Senior citizens will be more dependent on traditional Medicare than they are today and will have fewer health care choices

May 27, 2010 06:24


With the freezing of Medicare Advantage payments in 2011, Congress has set the stage for a progressive reduction in seniors’ access to, and choice of, the popular Medicare Advantage health plans.

by  Robert E. Moffit at Human Events


According to surveys, no group of Americans is more skeptical of Obamacare than senior citizens—and with good reason.

While bits and pieces of the massive law are designed to appeal to seniors—more taxpayer subsidies for the Medicare drug benefit, for example—much of the financing over the initial ten years is siphoned off from an estimated $575 billion in projected savings to the Medicare program. Unless Medicare savings are captured and plowed right back into the Medicare program, however, the solvency of the Medicare program will continue to weaken. The law does not provide for that. Medicare is already burdened by an unfunded liability of $38 trillion.

Medicare Advantage plans, which currently attract almost one in four seniors, will see enrollment cut roughly in half over the next 10 years. Senior citizens will thus be more dependent on traditional Medicare than they are today and will have fewer health care choices.

Initial Provisions

Under the Medicare Modernization Act of 2003, Congress deliberately created a gap in Medicare drug coverage (the so-called “donut hole”) in which seniors would be required to pay 100% of drug costs up to a specified amount. Obamacare provides a $250 rebate for seniors who fall into the “donut hole” and requires drug companies to provide a 50% discount on brand name prescriptions filled in the hole.

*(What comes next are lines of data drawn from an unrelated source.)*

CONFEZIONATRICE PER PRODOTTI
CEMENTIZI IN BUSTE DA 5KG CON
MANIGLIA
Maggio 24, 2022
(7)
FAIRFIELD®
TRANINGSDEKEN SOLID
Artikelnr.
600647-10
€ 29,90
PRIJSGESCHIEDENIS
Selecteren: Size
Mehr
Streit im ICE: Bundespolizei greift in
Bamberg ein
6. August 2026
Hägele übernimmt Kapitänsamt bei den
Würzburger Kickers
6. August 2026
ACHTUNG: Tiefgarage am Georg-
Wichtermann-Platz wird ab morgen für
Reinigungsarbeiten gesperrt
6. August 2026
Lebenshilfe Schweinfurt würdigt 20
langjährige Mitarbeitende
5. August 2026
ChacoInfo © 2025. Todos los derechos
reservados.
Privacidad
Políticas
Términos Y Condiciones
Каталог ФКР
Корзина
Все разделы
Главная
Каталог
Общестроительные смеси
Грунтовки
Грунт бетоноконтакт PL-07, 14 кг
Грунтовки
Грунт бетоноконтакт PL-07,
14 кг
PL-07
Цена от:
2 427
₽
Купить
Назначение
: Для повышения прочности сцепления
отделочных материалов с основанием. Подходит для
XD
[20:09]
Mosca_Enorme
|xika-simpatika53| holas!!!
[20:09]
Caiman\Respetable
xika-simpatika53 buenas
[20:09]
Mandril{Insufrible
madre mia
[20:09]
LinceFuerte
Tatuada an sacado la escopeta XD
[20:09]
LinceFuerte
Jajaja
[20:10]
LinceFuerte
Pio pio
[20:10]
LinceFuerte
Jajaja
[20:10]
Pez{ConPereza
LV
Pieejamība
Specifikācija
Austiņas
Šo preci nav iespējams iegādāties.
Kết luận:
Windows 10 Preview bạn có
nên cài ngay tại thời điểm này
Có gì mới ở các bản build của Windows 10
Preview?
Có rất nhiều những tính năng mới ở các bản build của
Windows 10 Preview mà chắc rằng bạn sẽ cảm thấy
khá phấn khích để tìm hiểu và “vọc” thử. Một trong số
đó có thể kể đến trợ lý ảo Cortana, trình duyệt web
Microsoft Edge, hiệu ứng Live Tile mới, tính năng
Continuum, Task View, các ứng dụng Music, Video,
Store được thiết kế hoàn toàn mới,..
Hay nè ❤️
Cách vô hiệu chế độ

In 2011, Obamacare will also impose a new tax (a “fee”) on the sale of these brand name drugs in Medicare and other government health programs, ranging from $2.5 billion in 2011 to $4.1 billion in 2018. Meanwhile, the law will freeze payments to Medicare Advantage plans and restrict physicians from referring seniors in Medicare to specialty hospitals where physicians have an ownership interest. In 2013, the law eliminates the tax deductibility of the generous federal subsidy for employers who provide drug coverage for retirees. This could further undercut provision of employment-based prescription drug coverage for seniors.

Fewer Plan Choices

With the freezing of Medicare Advantage payments in 2011, Congress has set the stage for a progressive reduction in seniors’ access to, and choice of, the popular Medicare Advantage health plans.